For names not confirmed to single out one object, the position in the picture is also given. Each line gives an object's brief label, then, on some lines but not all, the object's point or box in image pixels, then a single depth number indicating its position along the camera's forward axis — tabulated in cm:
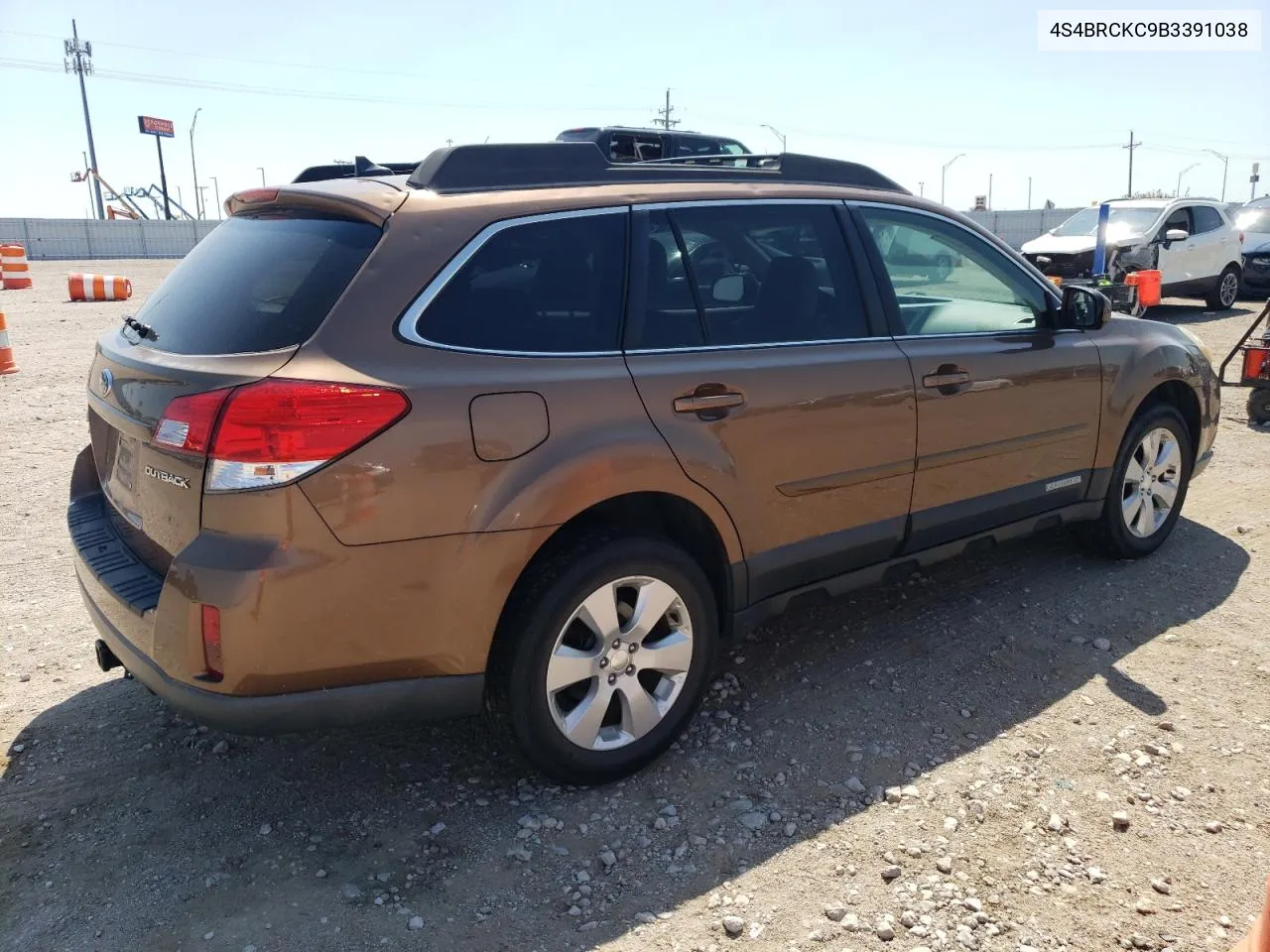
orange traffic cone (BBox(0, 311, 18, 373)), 985
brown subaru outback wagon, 247
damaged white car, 1420
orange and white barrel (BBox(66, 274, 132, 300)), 1852
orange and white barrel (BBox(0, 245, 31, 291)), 2230
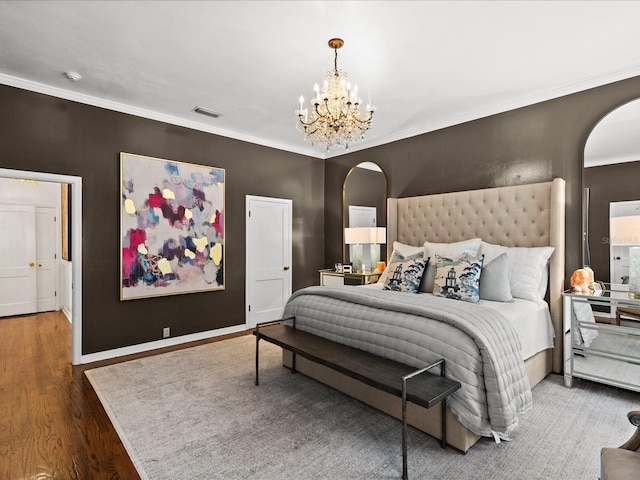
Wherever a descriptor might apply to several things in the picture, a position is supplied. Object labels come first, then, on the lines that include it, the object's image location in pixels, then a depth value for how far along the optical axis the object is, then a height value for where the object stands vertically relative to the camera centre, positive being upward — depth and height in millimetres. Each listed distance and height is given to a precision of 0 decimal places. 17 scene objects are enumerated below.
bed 2096 -601
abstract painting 4031 +122
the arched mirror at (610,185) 3182 +493
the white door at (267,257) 5203 -313
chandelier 2695 +987
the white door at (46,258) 6176 -394
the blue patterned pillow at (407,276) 3557 -401
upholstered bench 1919 -864
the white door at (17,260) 5805 -402
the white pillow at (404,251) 4156 -167
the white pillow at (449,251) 3614 -147
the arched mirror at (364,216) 5066 +337
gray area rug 1991 -1330
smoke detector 3215 +1509
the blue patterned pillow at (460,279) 3074 -383
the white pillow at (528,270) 3246 -313
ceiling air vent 4105 +1512
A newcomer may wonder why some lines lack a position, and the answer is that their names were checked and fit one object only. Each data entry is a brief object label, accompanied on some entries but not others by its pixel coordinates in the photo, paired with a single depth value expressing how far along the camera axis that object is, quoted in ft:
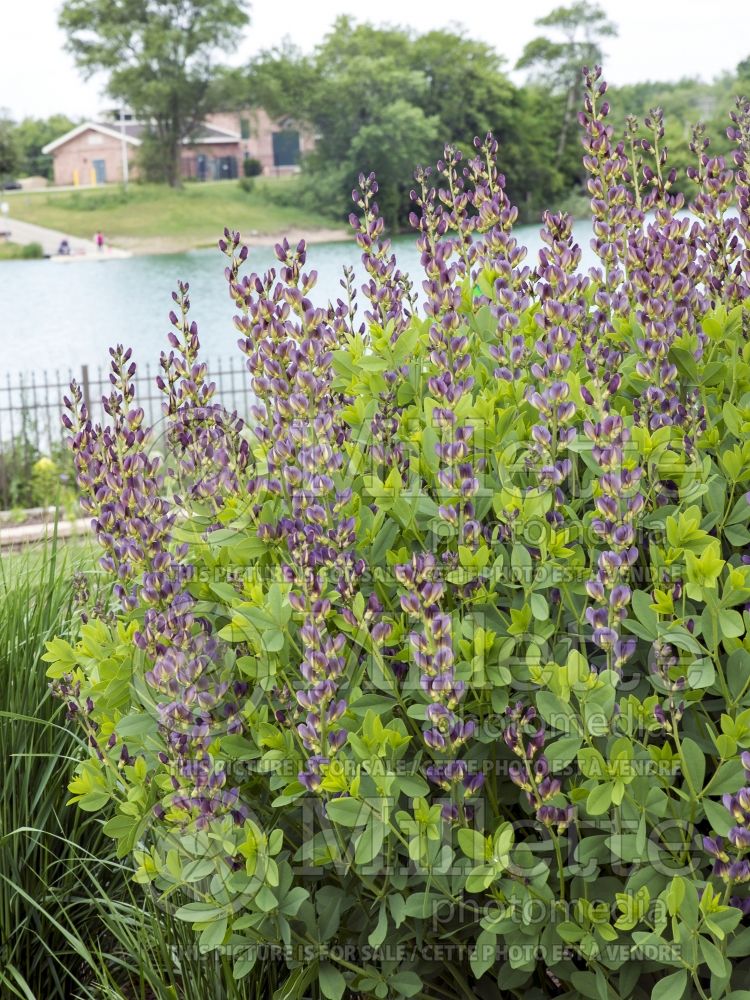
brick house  243.81
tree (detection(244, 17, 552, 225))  213.66
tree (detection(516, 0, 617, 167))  237.25
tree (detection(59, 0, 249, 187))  224.74
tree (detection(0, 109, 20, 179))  230.48
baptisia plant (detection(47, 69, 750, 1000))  6.56
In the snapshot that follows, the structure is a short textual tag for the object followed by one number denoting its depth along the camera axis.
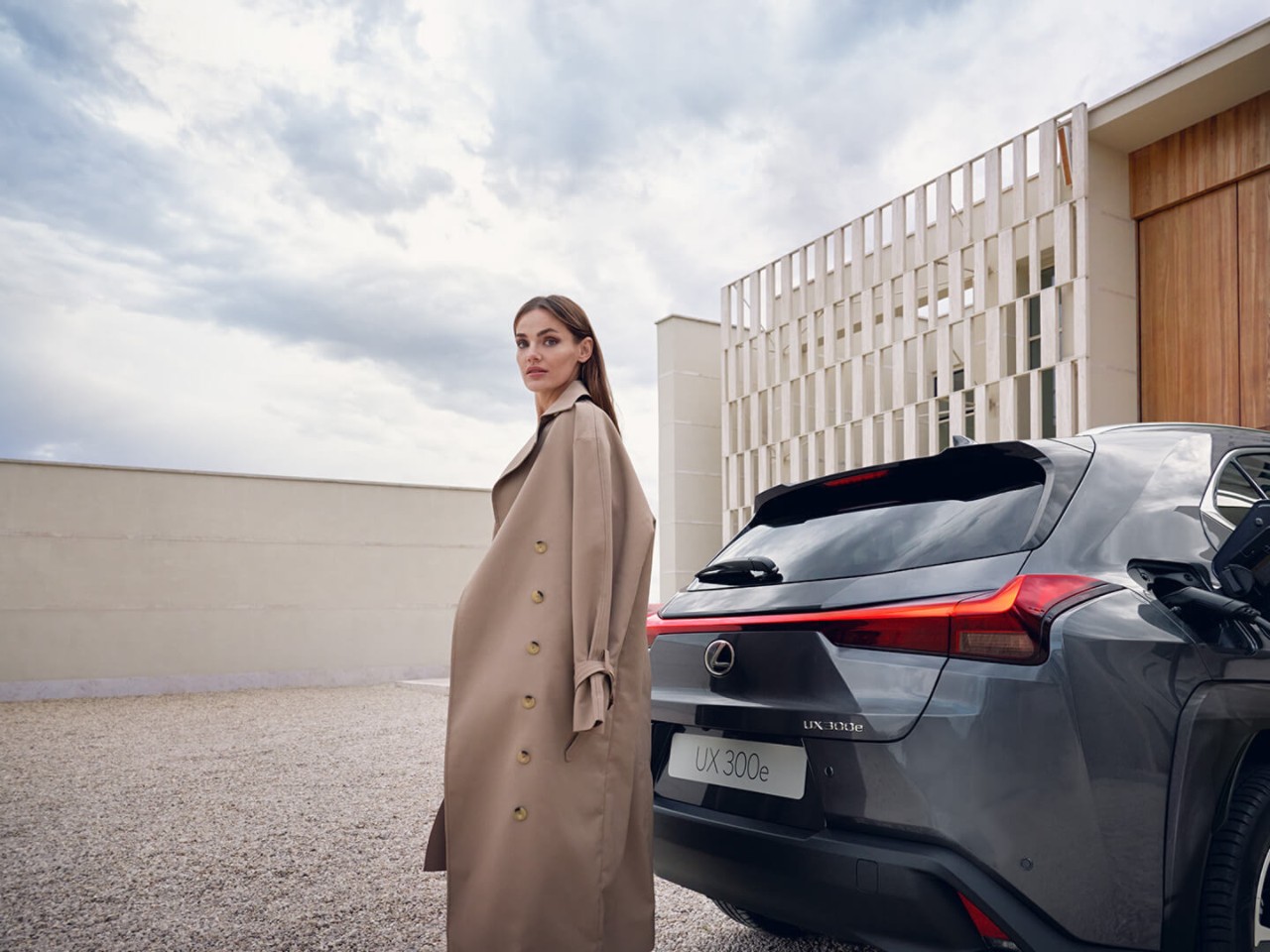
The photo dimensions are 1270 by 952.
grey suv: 1.67
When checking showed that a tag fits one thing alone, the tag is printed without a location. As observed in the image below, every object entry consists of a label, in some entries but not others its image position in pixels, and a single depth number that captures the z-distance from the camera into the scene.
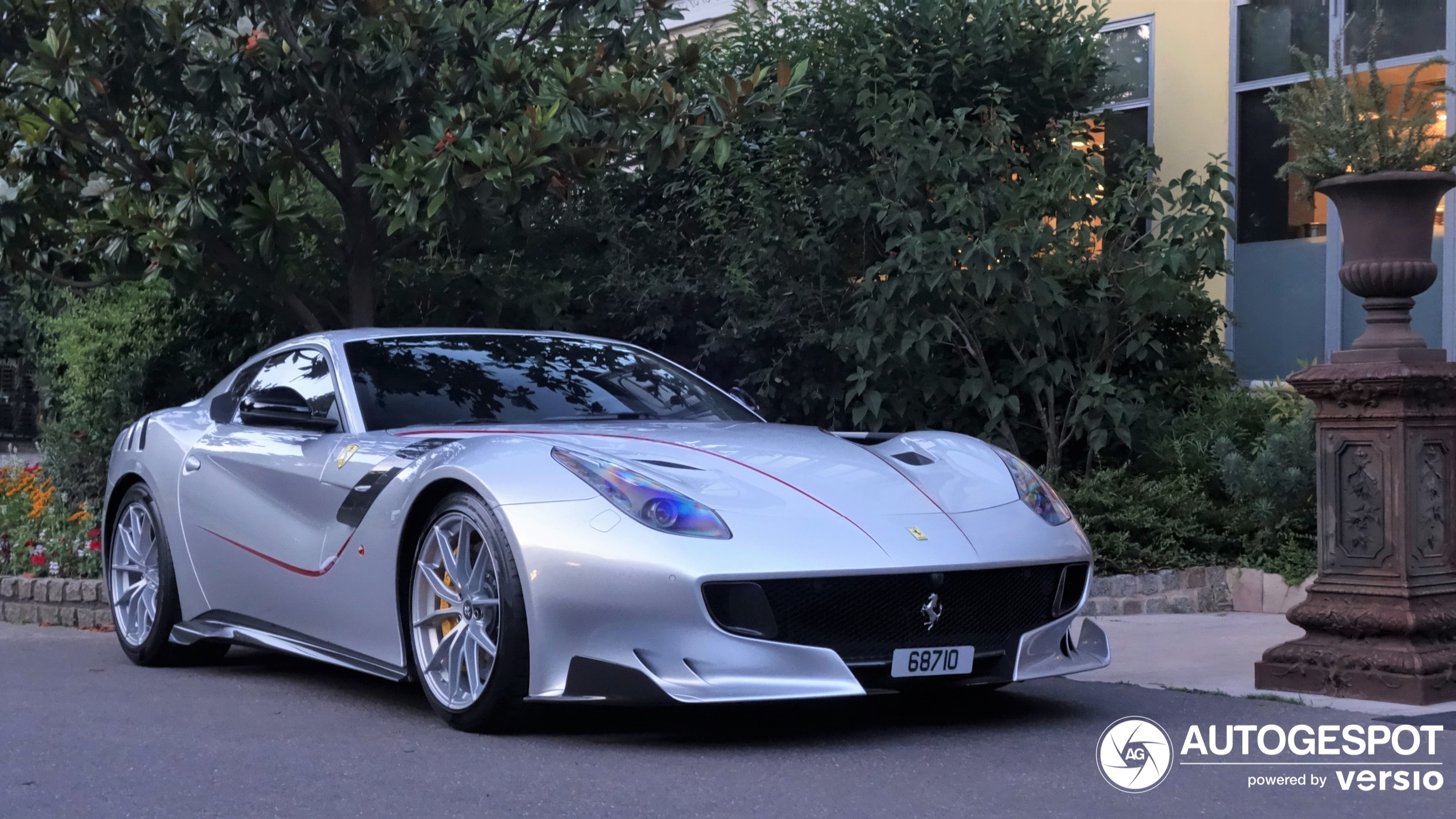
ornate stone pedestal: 5.59
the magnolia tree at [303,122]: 8.24
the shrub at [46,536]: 9.65
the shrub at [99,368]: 11.21
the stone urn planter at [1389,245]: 5.70
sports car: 4.62
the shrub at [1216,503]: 8.70
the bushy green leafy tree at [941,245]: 9.60
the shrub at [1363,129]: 5.72
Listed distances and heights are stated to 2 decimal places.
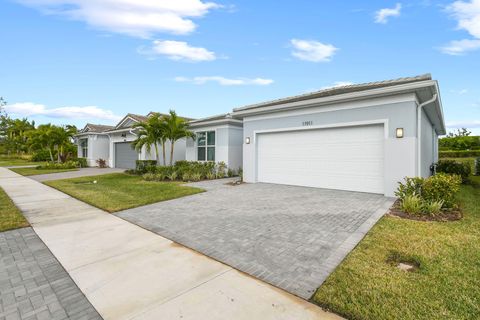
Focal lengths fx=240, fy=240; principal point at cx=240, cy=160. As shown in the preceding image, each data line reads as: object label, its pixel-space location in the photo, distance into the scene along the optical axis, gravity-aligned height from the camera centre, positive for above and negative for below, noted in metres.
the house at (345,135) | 7.79 +0.91
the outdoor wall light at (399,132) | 7.79 +0.83
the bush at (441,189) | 6.22 -0.81
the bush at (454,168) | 12.99 -0.55
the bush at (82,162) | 24.55 -0.50
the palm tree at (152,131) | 14.43 +1.61
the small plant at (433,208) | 5.91 -1.23
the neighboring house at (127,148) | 18.73 +0.83
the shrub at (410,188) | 6.76 -0.86
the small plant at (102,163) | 23.48 -0.57
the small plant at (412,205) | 6.03 -1.19
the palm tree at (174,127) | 14.55 +1.84
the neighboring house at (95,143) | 25.03 +1.49
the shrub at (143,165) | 16.10 -0.53
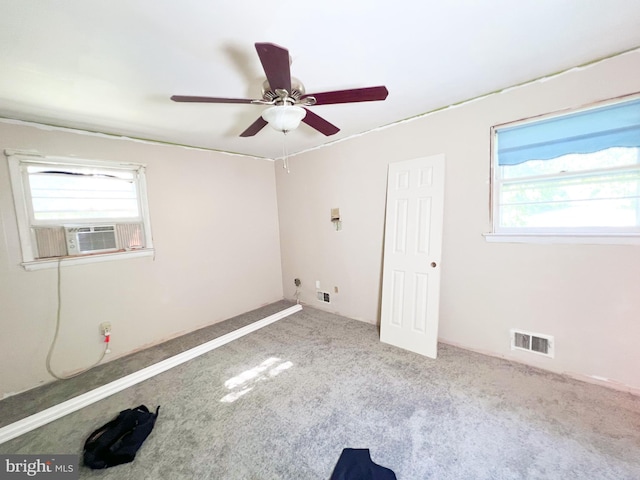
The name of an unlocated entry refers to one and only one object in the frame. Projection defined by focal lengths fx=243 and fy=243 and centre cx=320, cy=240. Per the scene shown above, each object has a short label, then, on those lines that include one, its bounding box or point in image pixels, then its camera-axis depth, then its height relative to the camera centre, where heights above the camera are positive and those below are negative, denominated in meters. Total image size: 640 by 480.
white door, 2.38 -0.40
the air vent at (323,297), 3.52 -1.13
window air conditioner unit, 2.35 -0.13
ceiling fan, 1.17 +0.72
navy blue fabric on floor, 1.26 -1.34
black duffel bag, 1.42 -1.34
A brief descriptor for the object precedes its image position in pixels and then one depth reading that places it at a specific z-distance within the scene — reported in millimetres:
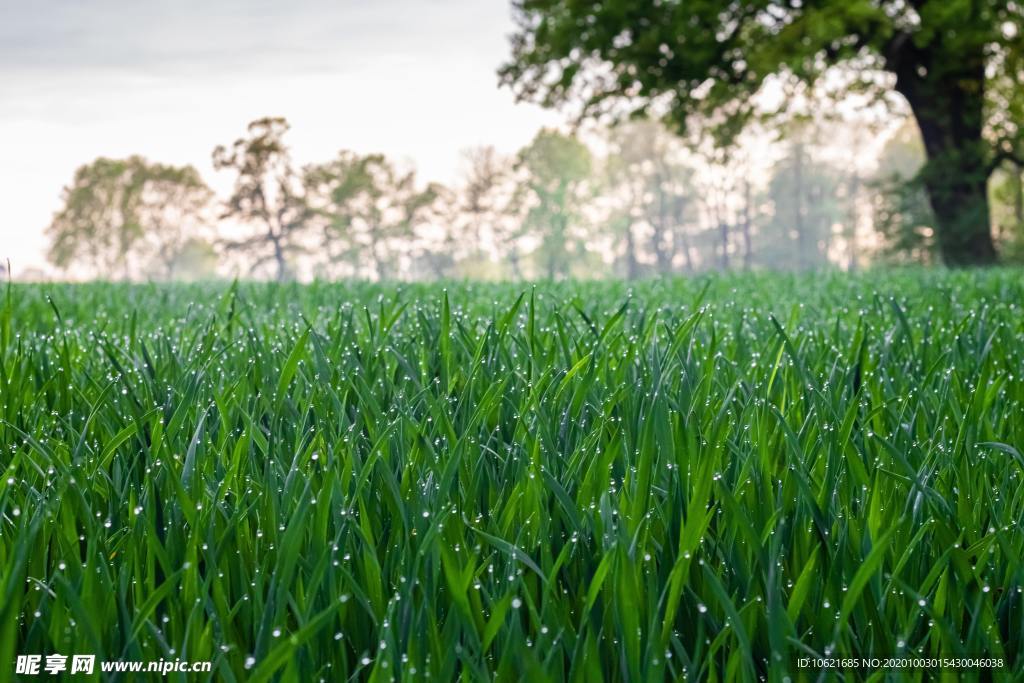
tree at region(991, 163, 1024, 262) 25453
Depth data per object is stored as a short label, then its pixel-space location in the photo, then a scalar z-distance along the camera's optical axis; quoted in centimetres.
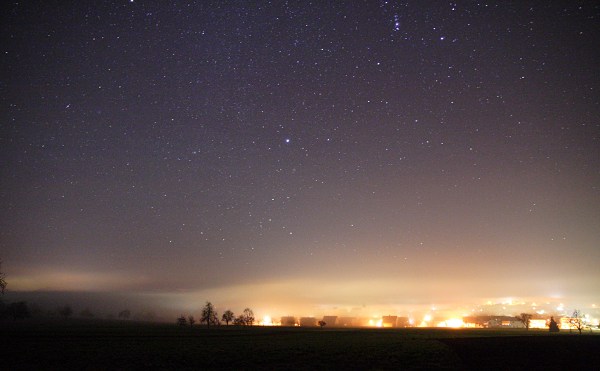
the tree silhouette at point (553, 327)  9501
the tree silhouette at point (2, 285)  7659
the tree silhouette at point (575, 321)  9710
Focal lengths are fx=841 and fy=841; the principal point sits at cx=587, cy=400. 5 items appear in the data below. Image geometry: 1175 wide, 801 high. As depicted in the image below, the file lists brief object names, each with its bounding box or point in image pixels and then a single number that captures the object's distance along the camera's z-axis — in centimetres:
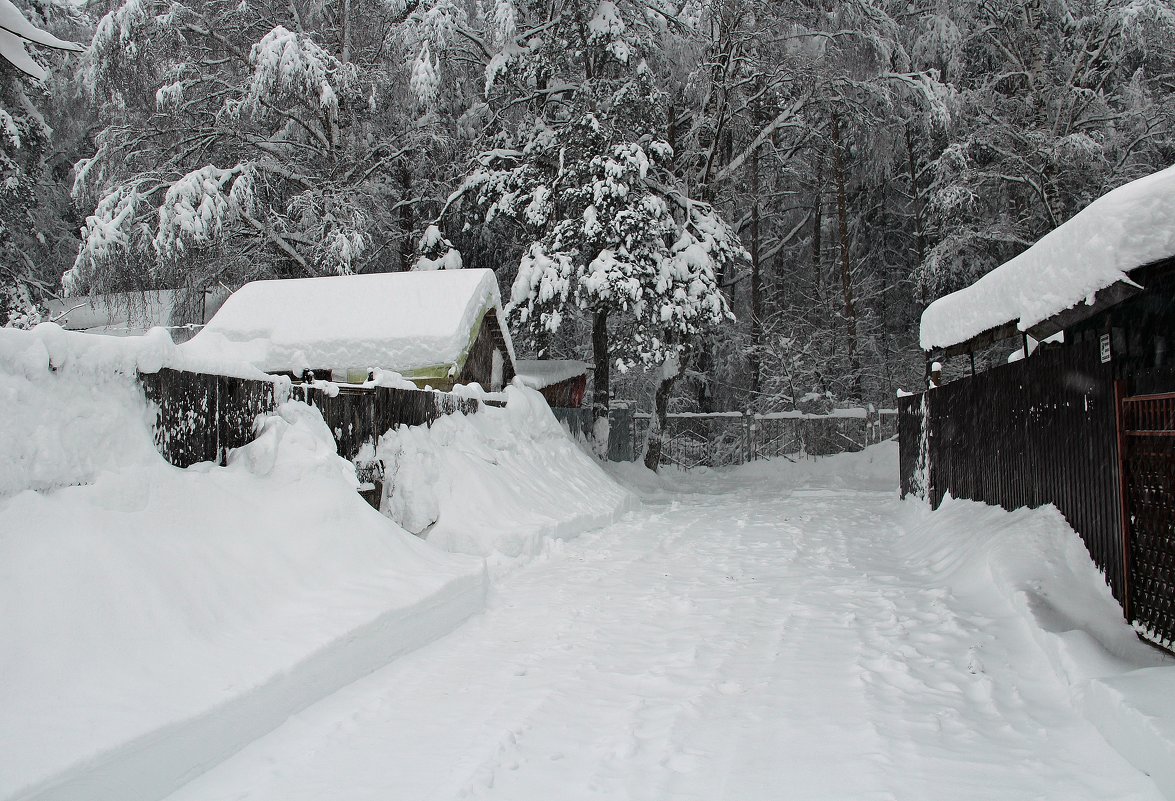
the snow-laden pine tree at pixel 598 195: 1791
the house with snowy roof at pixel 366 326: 1368
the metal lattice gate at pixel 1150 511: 475
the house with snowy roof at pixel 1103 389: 473
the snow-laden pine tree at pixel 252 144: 1950
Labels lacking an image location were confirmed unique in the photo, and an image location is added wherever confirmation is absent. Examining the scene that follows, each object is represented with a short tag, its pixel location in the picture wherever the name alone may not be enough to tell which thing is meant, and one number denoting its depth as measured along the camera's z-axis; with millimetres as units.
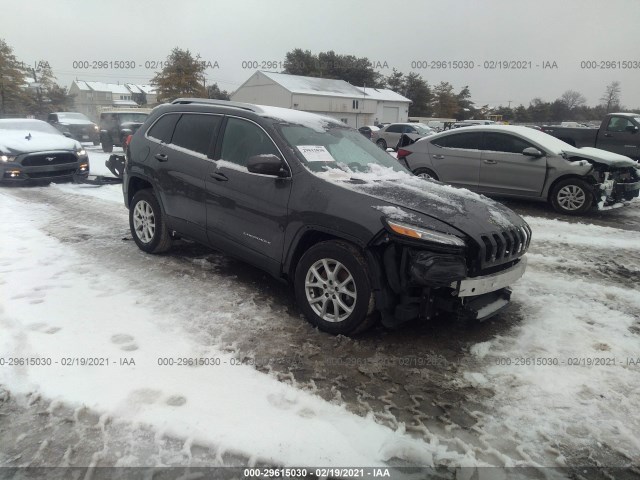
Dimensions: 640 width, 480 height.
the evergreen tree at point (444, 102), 74125
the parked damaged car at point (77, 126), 20438
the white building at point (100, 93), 81438
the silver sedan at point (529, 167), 7867
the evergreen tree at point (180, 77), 38906
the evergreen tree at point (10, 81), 41594
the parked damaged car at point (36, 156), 9492
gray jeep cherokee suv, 3275
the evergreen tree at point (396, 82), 74688
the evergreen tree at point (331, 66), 66125
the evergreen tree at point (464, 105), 77000
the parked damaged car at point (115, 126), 17716
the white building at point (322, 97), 47281
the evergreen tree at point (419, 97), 71812
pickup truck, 13508
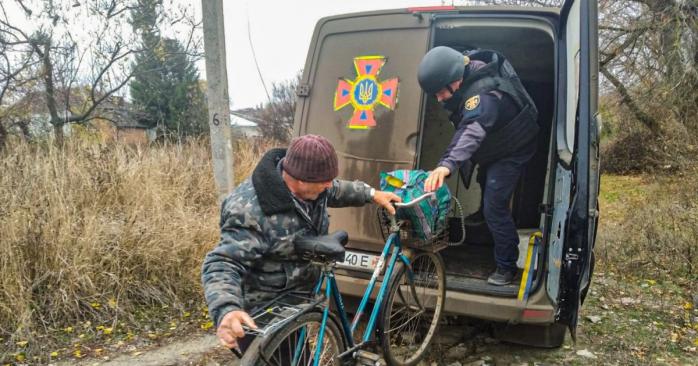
# # #
Problem details => After checking the entries, state how many lines contain "small", and write nothing but the number.

Exercise output => 3